Generalize matrix multiply to support C = f.(A * B + x)

[chriselrod]

This is for the same of implementing dense layers for neural networks.

The reverse pass also needs
g.(Cbar) * B' and A' * g.(Cbar), but the fact that we have two instances of g.(Cbar) here means we should probably evaluate g just once per element of Cbar.

However, perhaps somewhat related to #40, we should add support for batching matrix operations of different sizes as well -- in particular, the reverse pass of

gCbar = g.(Cbar)
Abar = gCbar * B'
Bbar = A' * gCbar

should perhaps be evaluated with one function call that can minimize the (already low) threading and synchronization overhead.

Ideally, we'd have an API of doing this a little more generically, but it'd help for allocating threads to know that a lot of the array dimension here are the same.

[DilumAluthge]

I'm assuming that here g is the adjoint of f?

[chriselrod]

Yes, in the example if f === tanh then g(x) = x * muladd(-x, x, 1).

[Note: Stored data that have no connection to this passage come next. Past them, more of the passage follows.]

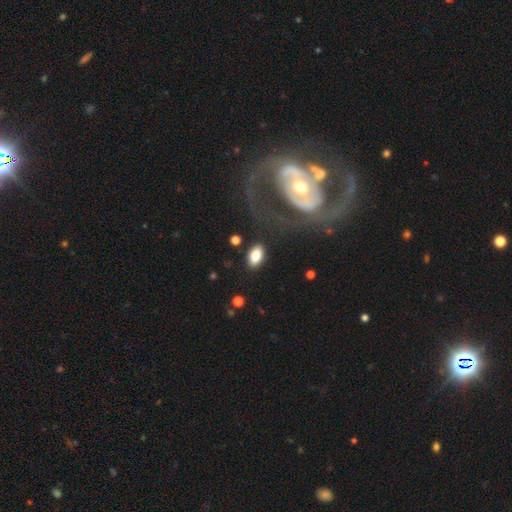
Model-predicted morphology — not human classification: The model was most divided on "smooth or featured": smooth: 80%, featured or disk: 12%, star or artifact: 8%. More confident: how rounded — in between (91%); merging — none (85%).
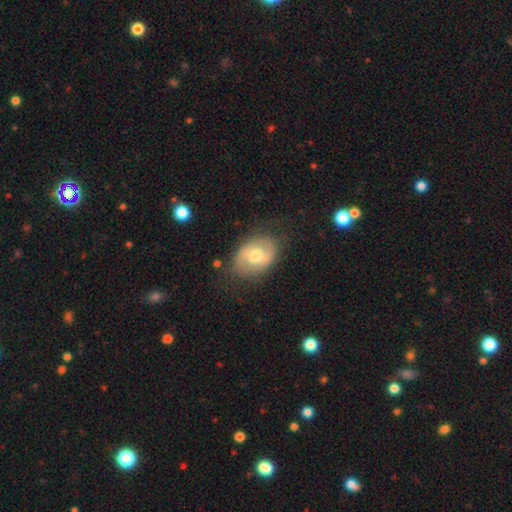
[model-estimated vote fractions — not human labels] A smooth galaxy with no disk features (47%, tied with featured or disk). Merging: none (74%).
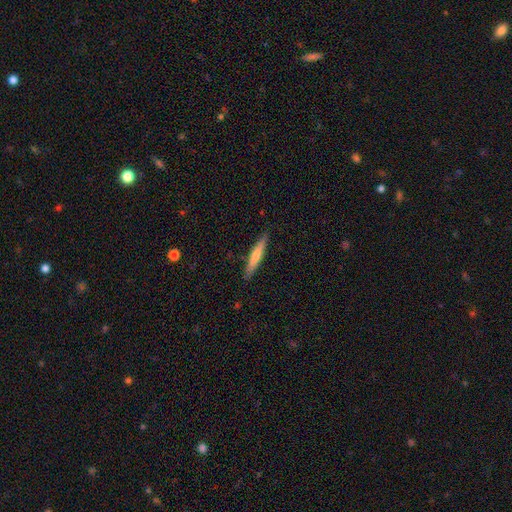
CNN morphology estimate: smooth 57%, featured or disk 37%, star or artifact 6%. Down the decision tree: how rounded — cigar-shaped (93%); merging — none (89%).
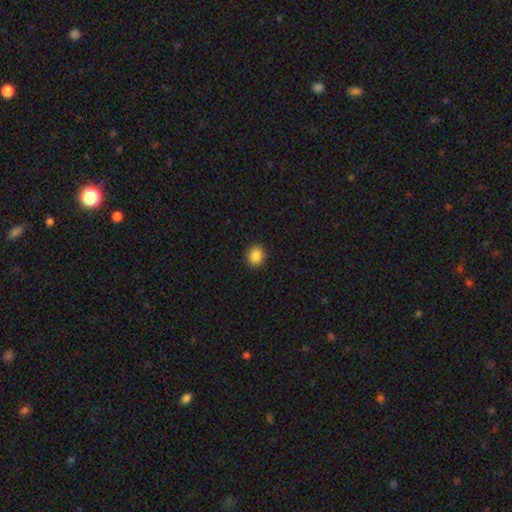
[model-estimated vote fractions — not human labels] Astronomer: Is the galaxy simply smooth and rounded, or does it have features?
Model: smooth — 86%.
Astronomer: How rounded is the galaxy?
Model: round — 81%.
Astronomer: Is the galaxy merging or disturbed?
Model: none — 92%.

Although of course f and g would be arbitrary (so long as they're defined on numbers), it's just the primary use case and motivation would involve g = f'.

I think this is a compelling use case for Octavian. While performance is close to MKL at smallish sizes, I think we'd have a nice advantage over the current dense layer implementation which looks like this on the forward pass (x is the bias vector, normally called b):

C = A * B
@. C = f(C .+ x)

Note that the broadcast is single threaded. I imagine we could get a nice performance advantage at the sizes people would actually consider CPU-training over MKL, and definitely over the default OpenBLAS through this fusion and threading the entire operation.

[DilumAluthge]

I think this is a compelling use case for Octavian. While performance is close to MKL at smallish sizes, I think we'd have a nice advantage over the current dense layer implementation which looks like this on the forward pass (x is the bias vector, normally called b):

C = A * B
@. C = f(C .+ x)

Note that the broadcast is single threaded. I imagine we could get a nice performance advantage at the sizes people would actually consider CPU-training over MKL, and definitely over the default OpenBLAS through this fusion and threading the entire operation.

This is really exciting!

[DilumAluthge]

Note that the broadcast is single threaded.

Two questions:

1. Can we vectorize the broadcast by using @avx?
2. Would it make sense to try to multi-thread the broadcast?

[chriselrod]

Yes and yes.

The goal would be to just launch threads once per pass (i.e., once for forward, and once for back).
This would reduce threading overhead, and also let us make sure locality is good / minimize how much data has to be move between cores.